*** Opening of RECORDS SUPPLIED ***

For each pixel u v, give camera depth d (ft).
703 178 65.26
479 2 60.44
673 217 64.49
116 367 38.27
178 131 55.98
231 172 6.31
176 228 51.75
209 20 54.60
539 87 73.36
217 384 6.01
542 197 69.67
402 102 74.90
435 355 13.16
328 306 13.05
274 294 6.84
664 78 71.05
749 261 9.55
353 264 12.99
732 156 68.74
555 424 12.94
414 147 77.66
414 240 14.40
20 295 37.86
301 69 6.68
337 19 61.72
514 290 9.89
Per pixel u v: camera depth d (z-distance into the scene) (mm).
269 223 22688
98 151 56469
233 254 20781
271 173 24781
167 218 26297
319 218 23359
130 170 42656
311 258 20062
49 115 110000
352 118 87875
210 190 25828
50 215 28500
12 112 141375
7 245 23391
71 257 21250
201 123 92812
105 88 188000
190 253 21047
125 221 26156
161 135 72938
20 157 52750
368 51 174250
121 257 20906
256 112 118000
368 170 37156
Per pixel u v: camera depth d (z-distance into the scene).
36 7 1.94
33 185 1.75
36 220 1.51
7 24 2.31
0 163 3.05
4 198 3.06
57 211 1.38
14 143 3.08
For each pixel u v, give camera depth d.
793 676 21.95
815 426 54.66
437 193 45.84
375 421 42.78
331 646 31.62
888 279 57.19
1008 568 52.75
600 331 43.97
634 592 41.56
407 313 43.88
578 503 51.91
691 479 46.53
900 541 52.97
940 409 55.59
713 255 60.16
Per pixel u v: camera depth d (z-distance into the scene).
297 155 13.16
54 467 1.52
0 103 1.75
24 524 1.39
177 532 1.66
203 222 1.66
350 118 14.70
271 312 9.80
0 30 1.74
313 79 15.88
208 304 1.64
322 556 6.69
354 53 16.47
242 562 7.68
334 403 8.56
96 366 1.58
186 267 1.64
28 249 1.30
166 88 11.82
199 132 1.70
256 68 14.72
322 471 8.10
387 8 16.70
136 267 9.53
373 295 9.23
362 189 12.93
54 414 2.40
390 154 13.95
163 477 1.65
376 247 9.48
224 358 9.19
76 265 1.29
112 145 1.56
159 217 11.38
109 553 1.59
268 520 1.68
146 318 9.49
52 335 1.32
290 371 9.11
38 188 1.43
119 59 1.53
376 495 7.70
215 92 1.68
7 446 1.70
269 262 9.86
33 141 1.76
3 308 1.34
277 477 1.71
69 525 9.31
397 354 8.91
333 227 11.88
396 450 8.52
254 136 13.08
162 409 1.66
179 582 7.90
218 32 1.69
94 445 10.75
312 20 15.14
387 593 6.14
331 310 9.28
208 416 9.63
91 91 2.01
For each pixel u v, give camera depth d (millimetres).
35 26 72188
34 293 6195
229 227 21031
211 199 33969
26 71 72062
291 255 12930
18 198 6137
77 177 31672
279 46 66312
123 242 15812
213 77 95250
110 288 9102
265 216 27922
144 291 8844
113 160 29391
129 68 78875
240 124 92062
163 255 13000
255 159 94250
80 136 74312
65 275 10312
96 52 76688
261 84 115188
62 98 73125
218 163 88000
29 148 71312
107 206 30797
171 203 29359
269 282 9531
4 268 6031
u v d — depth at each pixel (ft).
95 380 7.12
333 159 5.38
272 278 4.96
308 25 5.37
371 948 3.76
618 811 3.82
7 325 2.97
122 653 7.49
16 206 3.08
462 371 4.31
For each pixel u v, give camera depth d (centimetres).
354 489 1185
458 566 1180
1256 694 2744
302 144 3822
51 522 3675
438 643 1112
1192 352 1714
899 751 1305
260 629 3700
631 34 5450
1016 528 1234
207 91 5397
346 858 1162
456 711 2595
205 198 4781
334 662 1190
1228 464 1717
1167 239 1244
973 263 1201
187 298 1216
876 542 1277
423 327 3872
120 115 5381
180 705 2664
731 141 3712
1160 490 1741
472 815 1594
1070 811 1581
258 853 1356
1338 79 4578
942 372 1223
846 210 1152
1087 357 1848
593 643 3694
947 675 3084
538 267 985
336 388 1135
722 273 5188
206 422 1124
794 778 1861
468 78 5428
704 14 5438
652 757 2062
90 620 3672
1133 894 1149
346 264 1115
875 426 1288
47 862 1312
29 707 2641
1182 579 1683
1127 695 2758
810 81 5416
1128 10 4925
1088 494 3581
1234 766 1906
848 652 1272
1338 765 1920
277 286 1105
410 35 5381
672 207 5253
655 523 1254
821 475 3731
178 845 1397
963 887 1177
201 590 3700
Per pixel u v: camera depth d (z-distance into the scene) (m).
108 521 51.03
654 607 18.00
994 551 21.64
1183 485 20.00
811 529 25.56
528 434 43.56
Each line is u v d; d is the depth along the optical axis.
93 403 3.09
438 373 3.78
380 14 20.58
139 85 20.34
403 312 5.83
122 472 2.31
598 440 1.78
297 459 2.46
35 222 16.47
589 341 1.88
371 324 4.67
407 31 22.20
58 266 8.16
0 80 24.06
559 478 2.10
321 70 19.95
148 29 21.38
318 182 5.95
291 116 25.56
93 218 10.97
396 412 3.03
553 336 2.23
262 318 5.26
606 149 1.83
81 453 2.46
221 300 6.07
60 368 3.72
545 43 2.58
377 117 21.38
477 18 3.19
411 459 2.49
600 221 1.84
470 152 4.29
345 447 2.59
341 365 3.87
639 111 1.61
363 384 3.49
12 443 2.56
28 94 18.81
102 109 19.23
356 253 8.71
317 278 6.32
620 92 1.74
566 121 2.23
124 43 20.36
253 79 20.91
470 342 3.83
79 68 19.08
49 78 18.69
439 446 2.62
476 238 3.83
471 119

*** Close of RECORDS SUPPLIED ***

◆ **YOUR GOAL**
Type the data again exactly. Leave nothing out.

◆ **TASK ANSWER**
For each pixel u v, give camera depth d (ft).
703 178 65.26
479 2 60.44
673 217 64.49
116 367 38.27
178 131 55.98
231 172 6.31
176 228 51.75
209 20 54.60
539 87 73.36
217 384 6.01
542 197 69.67
402 102 74.90
435 355 13.16
328 306 13.05
274 294 6.84
664 78 71.05
749 261 9.55
353 264 12.99
732 156 68.74
555 424 12.94
414 147 77.66
414 240 14.40
20 295 37.86
301 69 6.68
337 19 61.72
514 290 9.89
Per pixel u v: camera depth d (z-distance into the scene) (mm).
269 223 22688
98 151 56469
233 254 20781
271 173 24781
167 218 26297
319 218 23359
130 170 42656
311 258 20062
49 115 110000
352 118 87875
210 190 25828
50 215 28500
12 112 141375
7 245 23391
71 257 21250
201 123 92812
105 88 188000
190 253 21047
125 221 26156
161 135 72938
20 157 52750
368 51 174250
121 257 20906
256 112 118000
368 170 37156
Per pixel u v: camera depth d (z-distance into the scene).
36 7 1.94
33 185 1.75
36 220 1.51
7 24 2.31
0 163 3.05
4 198 3.06
57 211 1.38
14 143 3.08
For each pixel u v, give camera depth d.
793 676 21.95
815 426 54.66
437 193 45.84
375 421 42.78
331 646 31.62
888 279 57.19
1008 568 52.75
600 331 43.97
634 592 41.56
407 313 43.88
578 503 51.91
691 479 46.53
900 541 52.97
940 409 55.59
713 255 60.16
Per pixel u v: camera depth d (z-distance into the scene).
297 155 13.16
54 467 1.52
0 103 1.75
24 524 1.39
177 532 1.66
203 222 1.66
350 118 14.70
271 312 9.80
0 30 1.74
313 79 15.88
208 304 1.64
322 556 6.69
354 53 16.47
242 562 7.68
334 403 8.56
96 366 1.58
186 267 1.64
28 249 1.30
166 88 11.82
199 132 1.70
256 68 14.72
322 471 8.10
387 8 16.70
136 267 9.53
373 295 9.23
362 189 12.93
54 414 2.40
390 154 13.95
163 477 1.65
376 247 9.48
224 358 9.19
76 265 1.29
112 145 1.56
159 217 11.38
109 553 1.59
268 520 1.68
146 318 9.49
52 335 1.32
290 371 9.11
38 188 1.43
119 59 1.53
376 495 7.70
215 92 1.68
7 446 1.70
269 262 9.86
33 141 1.76
3 308 1.34
277 477 1.71
69 525 9.31
397 354 8.91
333 227 11.88
396 450 8.52
254 136 13.08
162 409 1.66
179 582 7.90
218 32 1.69
94 445 10.75
312 20 15.14
387 593 6.14
331 310 9.28
208 416 9.63
91 91 2.01
For each pixel u v, give camera depth d (millimetres).
35 26 72188
34 293 6195
229 227 21031
211 199 33969
26 71 72062
291 255 12930
18 198 6137
77 177 31672
279 46 66312
123 242 15812
213 77 95250
110 288 9102
265 216 27922
144 291 8844
113 160 29391
129 68 78875
240 124 92062
163 255 13000
255 159 94250
80 136 74312
65 275 10312
96 52 76688
261 84 115188
62 98 73125
218 163 88000
29 148 71312
107 206 30797
171 203 29359
269 282 9531
4 268 6031
u v d — depth at each pixel (ft).
95 380 7.12
333 159 5.38
272 278 4.96
308 25 5.37
371 948 3.76
618 811 3.82
7 325 2.97
122 653 7.49
16 206 3.08
462 371 4.31
For each pixel u v, give camera depth d (centimetres).
354 489 1185
458 566 1180
1256 694 2744
302 144 3822
51 522 3675
438 643 1112
1192 352 1714
899 751 1305
260 629 3700
631 34 5450
1016 528 1234
207 91 5397
346 858 1162
456 711 2595
205 198 4781
334 662 1190
1228 464 1717
1167 239 1244
973 263 1201
187 298 1216
876 542 1277
423 327 3872
120 115 5381
180 705 2664
731 141 3712
1160 490 1741
472 815 1594
1070 811 1581
258 853 1356
1338 79 4578
942 372 1223
846 210 1152
1087 357 1848
593 643 3694
947 675 3084
538 267 985
336 388 1135
722 273 5188
206 422 1124
794 778 1861
468 78 5428
704 14 5438
652 757 2062
90 620 3672
1133 894 1149
346 264 1115
875 426 1288
47 862 1312
29 707 2641
1182 579 1683
1127 695 2758
810 81 5416
1128 10 4925
1088 494 3581
1234 766 1906
848 652 1272
1338 765 1920
277 286 1105
410 35 5381
672 207 5253
655 523 1254
821 475 3731
178 845 1397
963 887 1177
201 590 3700
Per pixel u v: camera depth d (z-distance into the scene) (m).
108 521 51.03
654 607 18.00
994 551 21.64
1183 485 20.00
811 529 25.56
528 434 43.56
Each line is u v d; d is the depth along the optical axis.
93 403 3.09
438 373 3.78
380 14 20.58
139 85 20.34
403 312 5.83
122 472 2.31
598 440 1.78
297 459 2.46
35 222 16.47
589 341 1.88
371 324 4.67
407 31 22.20
58 266 8.16
0 80 24.06
559 478 2.10
321 70 19.95
148 29 21.38
318 182 5.95
291 116 25.56
93 218 10.97
396 412 3.03
553 336 2.23
262 318 5.26
606 149 1.83
81 453 2.46
221 300 6.07
60 368 3.72
545 43 2.58
377 117 21.38
477 18 3.19
411 459 2.49
600 221 1.84
470 152 4.29
345 447 2.59
341 365 3.87
639 111 1.61
363 384 3.49
12 443 2.56
28 94 18.81
102 109 19.23
356 253 8.71
317 278 6.32
620 92 1.74
566 121 2.23
124 43 20.36
253 79 20.91
470 342 3.83
79 68 19.08
49 78 18.69
439 446 2.62
476 238 3.83
471 119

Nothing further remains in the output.